The US, for its part, is standing tough, maintaining its blockade and maximum demands, while offering nothing — including money — in exchange.

None of this is real. It’s the script of Trump’s imaginary Dirty Harry sequel. There has been no regime change in Iran. As the Washington-based Institute for the Study of War wrote in its Saturday analysis of the conflict, “Islamic Revolutionary Guards Corps Commander Major General Ahmad Vahidi and members of his inner circle have likely secured at least temporary control over not only Iran’s military response in this conflict but also Iran’s negotiating position and approach within the past 48 hours.” These men are as hardline as they come.

Araghchi’s social media post about opening Hormuz drew a furious backlash from other leaders at home as it became clear the US was not reciprocating, an affront they felt was compounded by Trump’s nuclear claims.

So the IRGC warned against trying to cross Hormuz without its consent, and fired on two vessels to make the message clear.
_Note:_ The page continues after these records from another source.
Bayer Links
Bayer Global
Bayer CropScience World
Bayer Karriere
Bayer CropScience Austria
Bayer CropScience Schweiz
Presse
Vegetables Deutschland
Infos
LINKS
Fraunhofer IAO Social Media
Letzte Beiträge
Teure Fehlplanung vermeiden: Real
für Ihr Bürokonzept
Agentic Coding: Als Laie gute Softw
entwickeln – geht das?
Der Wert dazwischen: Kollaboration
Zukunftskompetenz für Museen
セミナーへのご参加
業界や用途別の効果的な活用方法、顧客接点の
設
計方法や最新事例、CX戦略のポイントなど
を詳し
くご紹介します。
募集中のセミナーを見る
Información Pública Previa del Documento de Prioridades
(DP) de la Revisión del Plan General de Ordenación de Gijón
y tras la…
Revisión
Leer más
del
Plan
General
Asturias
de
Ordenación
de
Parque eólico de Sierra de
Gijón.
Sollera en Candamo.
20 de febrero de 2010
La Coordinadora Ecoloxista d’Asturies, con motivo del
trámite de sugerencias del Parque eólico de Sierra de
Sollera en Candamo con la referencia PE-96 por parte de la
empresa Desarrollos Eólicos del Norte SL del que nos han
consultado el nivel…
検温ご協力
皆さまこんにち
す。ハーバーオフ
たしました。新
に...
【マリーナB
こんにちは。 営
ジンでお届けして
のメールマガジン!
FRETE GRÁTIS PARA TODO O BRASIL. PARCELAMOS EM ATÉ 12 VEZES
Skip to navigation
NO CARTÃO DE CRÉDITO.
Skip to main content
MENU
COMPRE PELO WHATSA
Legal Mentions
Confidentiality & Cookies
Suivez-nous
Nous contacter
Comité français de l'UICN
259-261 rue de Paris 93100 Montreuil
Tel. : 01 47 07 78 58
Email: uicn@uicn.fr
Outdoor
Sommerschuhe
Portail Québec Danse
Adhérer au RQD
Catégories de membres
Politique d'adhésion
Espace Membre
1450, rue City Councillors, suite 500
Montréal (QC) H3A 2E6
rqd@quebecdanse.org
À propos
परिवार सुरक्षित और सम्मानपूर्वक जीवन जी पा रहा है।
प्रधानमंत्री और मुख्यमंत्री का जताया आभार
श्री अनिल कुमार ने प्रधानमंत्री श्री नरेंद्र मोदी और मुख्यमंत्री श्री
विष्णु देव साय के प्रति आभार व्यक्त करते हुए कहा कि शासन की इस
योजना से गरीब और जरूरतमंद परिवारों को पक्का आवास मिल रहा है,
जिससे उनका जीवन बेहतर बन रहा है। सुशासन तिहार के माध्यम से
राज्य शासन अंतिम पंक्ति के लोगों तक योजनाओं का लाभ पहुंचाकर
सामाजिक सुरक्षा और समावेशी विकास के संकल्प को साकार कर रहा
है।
Ghalibaf — himself a former IRGC commander — said Trump had made seven statements about their agreement on social media, all of which were untrue. Hormuz would remain closed until the US also ended its blockade, he said.

The reality is that there is no nuclear deal and the two sides remain far apart. Radicals remain in charge of the Islamic Republic. It’s even possible that a settlement will be harder to reach now than had former supreme leader Ali Khamenei not been killed on the first day of the war, because there is no single decision maker in Tehran to whom even the IRGC must bow.

Khamenei’s son and successor, Mojtaba, appears to have been so incapacitated in the air strike against his father that he has been unable even to make a video to show he’s alive.

Meanwhile, the Gerald Ford aircraft carrier is steaming back toward the Gulf after undergoing repairs and Trump has threatened to resume bombing Iran after the 10-day truce expires this week.

On the other side, US intelligence services reportedly believe that Iran has been digging out missiles and launchers that were buried under rubble by US and Israeli bombing.

As a result, the New York Times report says, the US now believes Iran’s missile and missile launcher stocks are back up to 70 per cent and 60 per cent of prewar levels, respectively.

The base-case scenario for this war remains that somehow, surely, the two sides will find a way back to the negotiating table and a settlement, because both have so much to lose and so little to gain should the war resume in earnest.

That would be a safe bet in a world of logic. But in our current “real” world — the one dominated by an interplay of Trumpian and IRGC fantasies of victory — a return to war looks all too possible.